YOUR GOAL -
The whole of the data is to be reproduced exactly.

(Saved entries)

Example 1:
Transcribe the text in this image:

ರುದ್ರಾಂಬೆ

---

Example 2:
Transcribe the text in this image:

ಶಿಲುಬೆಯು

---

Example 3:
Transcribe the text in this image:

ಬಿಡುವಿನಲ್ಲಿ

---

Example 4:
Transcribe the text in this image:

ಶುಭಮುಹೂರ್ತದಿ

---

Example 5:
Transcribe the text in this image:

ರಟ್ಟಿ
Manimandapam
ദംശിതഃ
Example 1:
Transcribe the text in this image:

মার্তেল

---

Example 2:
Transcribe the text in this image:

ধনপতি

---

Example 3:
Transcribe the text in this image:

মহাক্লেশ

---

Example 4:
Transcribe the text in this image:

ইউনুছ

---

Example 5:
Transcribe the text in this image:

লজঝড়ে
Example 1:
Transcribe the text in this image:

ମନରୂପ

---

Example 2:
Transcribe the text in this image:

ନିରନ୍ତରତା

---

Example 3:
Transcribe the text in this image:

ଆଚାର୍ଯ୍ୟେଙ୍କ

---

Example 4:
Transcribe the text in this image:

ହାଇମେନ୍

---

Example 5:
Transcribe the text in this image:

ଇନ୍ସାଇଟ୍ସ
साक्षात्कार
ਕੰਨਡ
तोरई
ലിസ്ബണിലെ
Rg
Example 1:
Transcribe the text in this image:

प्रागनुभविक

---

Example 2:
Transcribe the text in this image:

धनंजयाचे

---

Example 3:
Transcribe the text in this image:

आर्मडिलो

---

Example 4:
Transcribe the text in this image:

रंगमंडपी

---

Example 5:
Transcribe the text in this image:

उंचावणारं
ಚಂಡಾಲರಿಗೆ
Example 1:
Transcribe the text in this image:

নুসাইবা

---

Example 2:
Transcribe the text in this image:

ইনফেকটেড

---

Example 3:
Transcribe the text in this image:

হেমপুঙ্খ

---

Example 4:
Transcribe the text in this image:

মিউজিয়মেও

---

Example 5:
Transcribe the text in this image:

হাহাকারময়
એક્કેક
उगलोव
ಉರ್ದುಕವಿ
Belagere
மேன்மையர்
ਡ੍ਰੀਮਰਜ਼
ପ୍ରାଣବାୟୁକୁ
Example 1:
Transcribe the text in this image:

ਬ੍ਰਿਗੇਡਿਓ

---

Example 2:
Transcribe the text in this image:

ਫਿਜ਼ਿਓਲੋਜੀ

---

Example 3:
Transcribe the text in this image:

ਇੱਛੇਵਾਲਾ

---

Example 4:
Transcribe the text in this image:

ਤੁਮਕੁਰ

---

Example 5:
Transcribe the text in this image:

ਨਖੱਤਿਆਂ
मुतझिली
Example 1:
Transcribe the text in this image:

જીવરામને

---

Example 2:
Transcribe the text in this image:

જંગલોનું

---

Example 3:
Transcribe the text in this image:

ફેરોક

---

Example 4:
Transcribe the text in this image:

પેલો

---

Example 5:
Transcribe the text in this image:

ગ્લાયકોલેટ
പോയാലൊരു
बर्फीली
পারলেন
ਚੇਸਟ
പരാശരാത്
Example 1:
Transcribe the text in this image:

SOLUTION TO THIS TASK -
Example 1:
Transcribe the text in this image:

ರುದ್ರಾಂಬೆ

---

Example 2:
Transcribe the text in this image:

ಶಿಲುಬೆಯು

---

Example 3:
Transcribe the text in this image:

ಬಿಡುವಿನಲ್ಲಿ

---

Example 4:
Transcribe the text in this image:

ಶುಭಮುಹೂರ್ತದಿ

---

Example 5:
Transcribe the text in this image:

ರಟ್ಟಿ
Manimandapam
ദംശിതഃ
Example 1:
Transcribe the text in this image:

মার্তেল

---

Example 2:
Transcribe the text in this image:

ধনপতি

---

Example 3:
Transcribe the text in this image:

মহাক্লেশ

---

Example 4:
Transcribe the text in this image:

ইউনুছ

---

Example 5:
Transcribe the text in this image:

লজঝড়ে
Example 1:
Transcribe the text in this image:

ମନରୂପ

---

Example 2:
Transcribe the text in this image:

ନିରନ୍ତରତା

---

Example 3:
Transcribe the text in this image:

ଆଚାର୍ଯ୍ୟେଙ୍କ

---

Example 4:
Transcribe the text in this image:

ହାଇମେନ୍

---

Example 5:
Transcribe the text in this image:

ଇନ୍ସାଇଟ୍ସ
साक्षात्कार
ਕੰਨਡ
तोरई
ലിസ്ബണിലെ
Rg
Example 1:
Transcribe the text in this image:

प्रागनुभविक

---

Example 2:
Transcribe the text in this image:

धनंजयाचे

---

Example 3:
Transcribe the text in this image:

आर्मडिलो

---

Example 4:
Transcribe the text in this image:

रंगमंडपी

---

Example 5:
Transcribe the text in this image:

उंचावणारं
ಚಂಡಾಲರಿಗೆ
Example 1:
Transcribe the text in this image:

নুসাইবা

---

Example 2:
Transcribe the text in this image:

ইনফেকটেড

---

Example 3:
Transcribe the text in this image:

হেমপুঙ্খ

---

Example 4:
Transcribe the text in this image:

মিউজিয়মেও

---

Example 5:
Transcribe the text in this image:

হাহাকারময়
એક્કેક
उगलोव
ಉರ್ದುಕವಿ
Belagere
மேன்மையர்
ਡ੍ਰੀਮਰਜ਼
ପ୍ରାଣବାୟୁକୁ
Example 1:
Transcribe the text in this image:

ਬ੍ਰਿਗੇਡਿਓ

---

Example 2:
Transcribe the text in this image:

ਫਿਜ਼ਿਓਲੋਜੀ

---

Example 3:
Transcribe the text in this image:

ਇੱਛੇਵਾਲਾ

---

Example 4:
Transcribe the text in this image:

ਤੁਮਕੁਰ

---

Example 5:
Transcribe the text in this image:

ਨਖੱਤਿਆਂ
मुतझिली
Example 1:
Transcribe the text in this image:

જીવરામને

---

Example 2:
Transcribe the text in this image:

જંગલોનું

---

Example 3:
Transcribe the text in this image:

ફેરોક

---

Example 4:
Transcribe the text in this image:

પેલો

---

Example 5:
Transcribe the text in this image:

ગ્લાયકોલેટ
പോയാലൊരു
बर्फीली
পারলেন
ਚੇਸਟ
പരാശരാത്
Example 1:
Transcribe the text in this image:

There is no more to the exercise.